Мотя — в переднике, раскрасневшаяся от долгого стояния у печи, с закатанными по локоть рукавами легкой корсетки, — недовольно ворча: «и чего бы это на ночь глядя да в такую мокрядь ехать, горячку схватить захотелось», вышла на крыльцо, перекрестила уже не видных в темноте пана майора и его гостя и, повторяя «спаси и помилуй», закрыла тяжелую входную дверь и вернулась в комнаты: ей предстояло еще перемыть и перетереть насухо всю посуду, поставить на место стулья, кресла и столы, вытряхнуть от пыли салфетки и половички, а потом приготовить комнату пана майора па ночь: внести сухих дровишек и протопить камин, чтобы, когда вернется, было тепло и уютно.

3

Почти целый день Кочубей провел в Малой Перещепине и только к вечеру вернулся домой в свой новый особняк на углу Петровской площади.

Когда выезжал, надеялся, что справится быстро, дело-то казалось пустяковым, а обернулось иначе: и дела не сделал, и время убил напрасно. Как предводитель дворянства одного из крупнейших в губернии Полтавского уезда, он уже не однажды сталкивался с различными тяжбами, и случалось, ему удавалось погасить страсти, уговорить враждующих воздержаться от подачи жалоб в суд, где, как давно известно, подобные процессы затягивались на годы, люди теряли состояния, а толку никакого не добивались.

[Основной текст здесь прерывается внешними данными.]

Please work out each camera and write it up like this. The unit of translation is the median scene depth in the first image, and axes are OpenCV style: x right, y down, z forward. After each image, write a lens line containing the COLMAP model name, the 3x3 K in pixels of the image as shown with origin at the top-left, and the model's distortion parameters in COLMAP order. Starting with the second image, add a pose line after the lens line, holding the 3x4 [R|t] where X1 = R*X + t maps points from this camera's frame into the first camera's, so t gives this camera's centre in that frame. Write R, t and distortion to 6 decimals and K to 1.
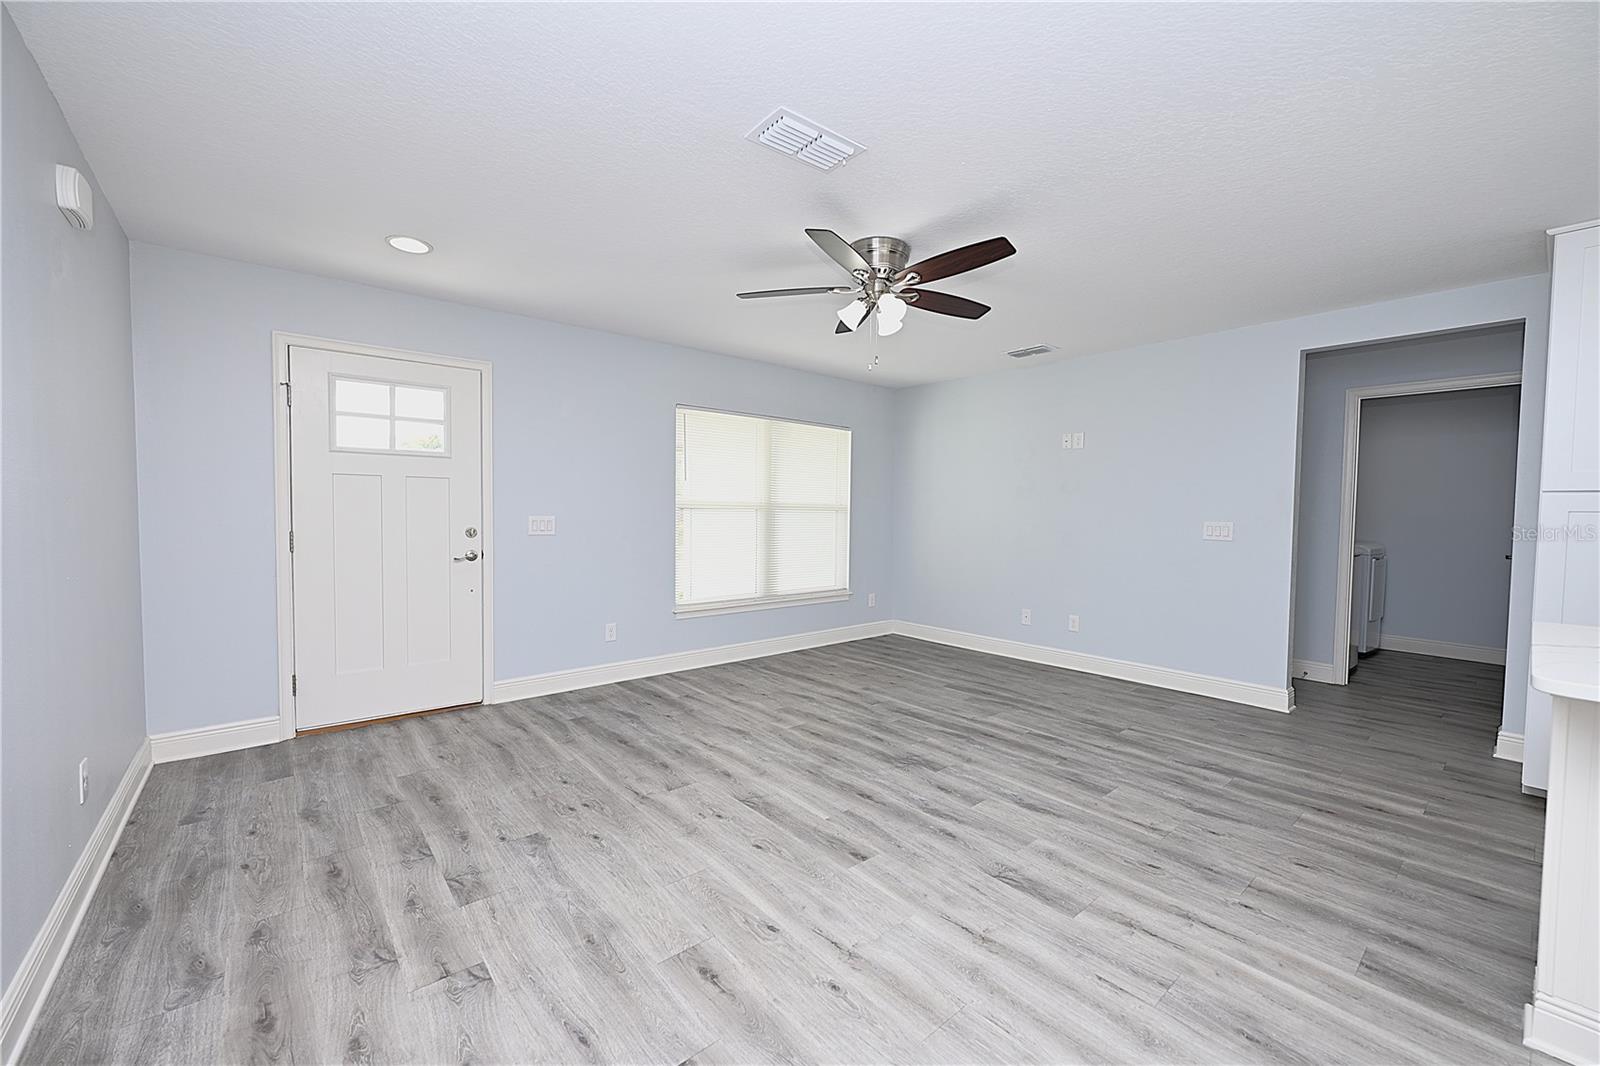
lens RADIAL K [[628.8, 0, 793.5], [0, 628.8, 537.4], [0, 0, 1]] dist [-0.001075, -0.000592]
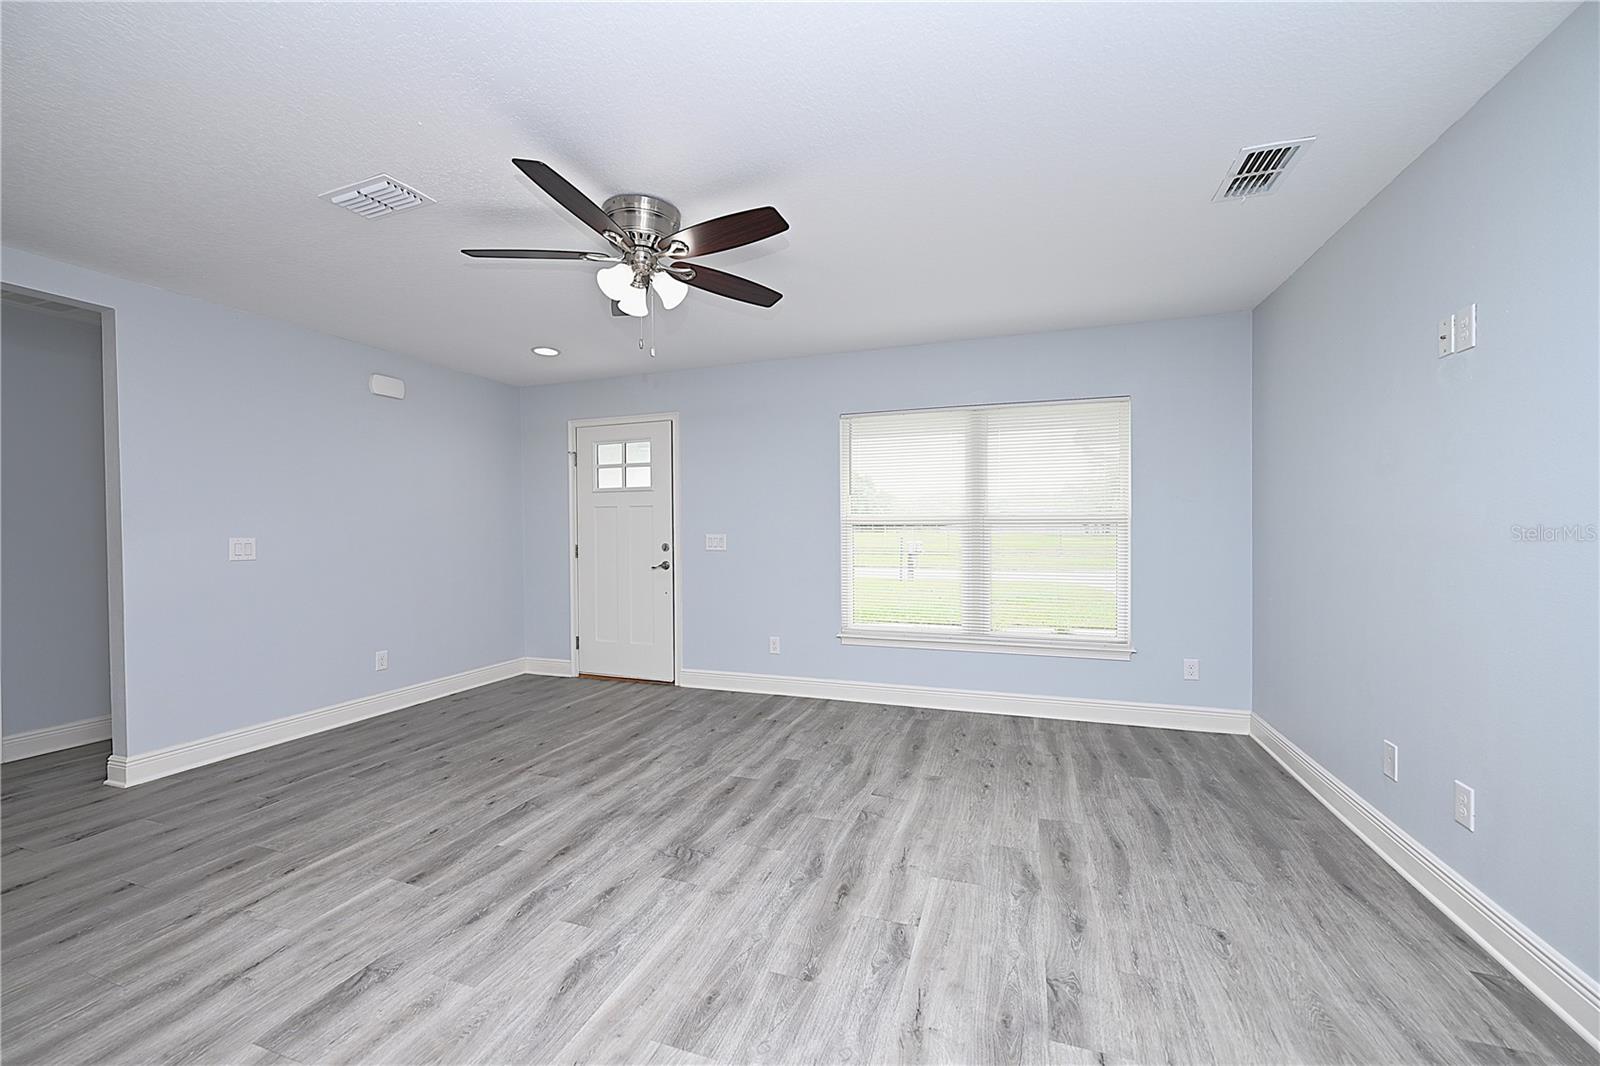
lens RADIAL K [[628.8, 0, 801.8], [0, 628.8, 529.8], [0, 0, 1]] dist [-0.001075, -0.000592]
pose [[0.511943, -0.013260, -0.858917, 0.813258], [-0.024430, 0.999252, -0.029988, -0.013050], [0.858672, 0.036336, 0.511235, 0.643873]]
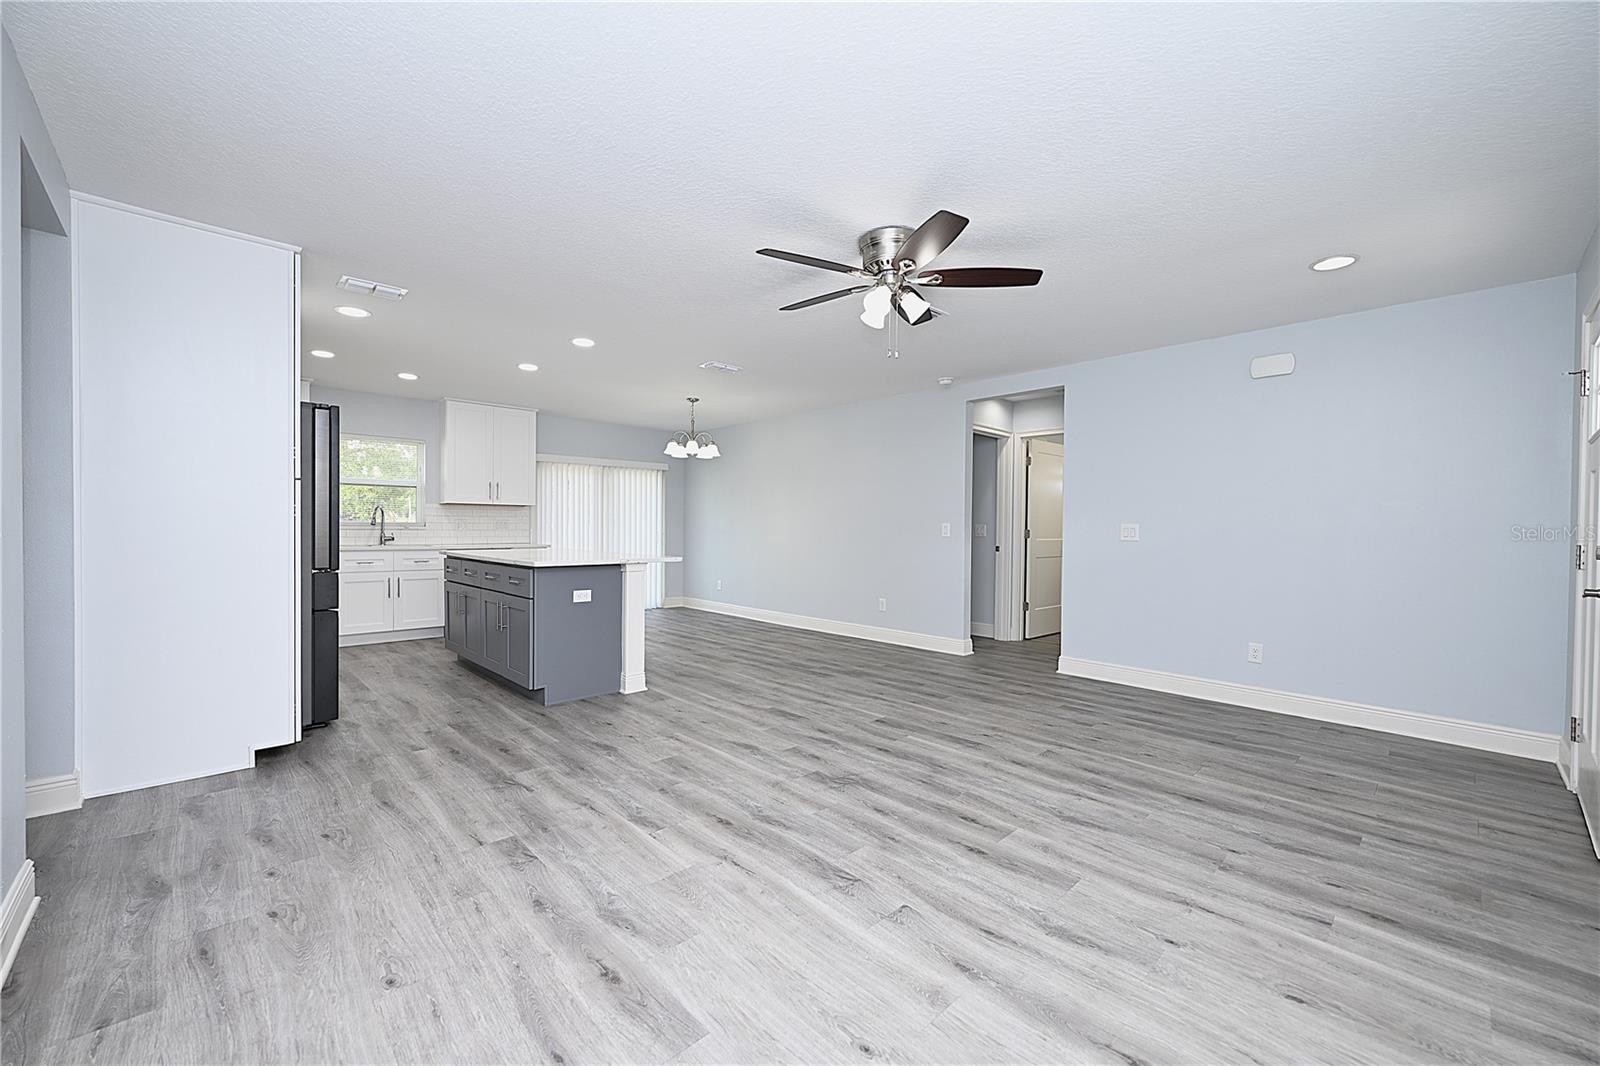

В Малой Перещепине столкнулись интересы двух помещиков из-за права владеть небольшим — в десять десятин — лесным участком. Лукашевич — мало-перещепинский землевладелец, который и пригласил Кочубея, тучный, с одышкой старик, — утверждал, что злополучный участок с деда-прадеда — старинная собственность их рода. Сосед — отставной майор Бровченко, одинокий, в солидном возрасте холостяк — доказывал свое: участок его, он никаких Лукашевичей знать не знает, дойдет до государя, а правды добьется, ни одного деревца из леса никому не уступит. «Ишь чего вздумал старый хрыч, — бушевал майор, — пока я верой и правдой служил царю и отечеству, воевал с богоотступником Бонапарте, он возьми да и прирежь себе угодье. А в тот лес, доложу вам, пан Кочубей, я еще с покойным батюшкой на охоту хаживал. Да лучше я удавлюсь, чем уступлю». — «И давитесь, — хрипел от удушья Лукашевич, — а я знаю: лес — мой. Еще прадед мой, блаженной памяти сотник Остап Лукашевич, получил жалованную грамоту от самого гетмана». — «Какого гетмана? Молчите? Тогда я скажу. Имя вашего гетмана — Мазепа. Изменник он, отлученный от церкви, и грамотам его — грош цена...» — «Сам вы, сударь, прохвост, коль заритесь на чужое».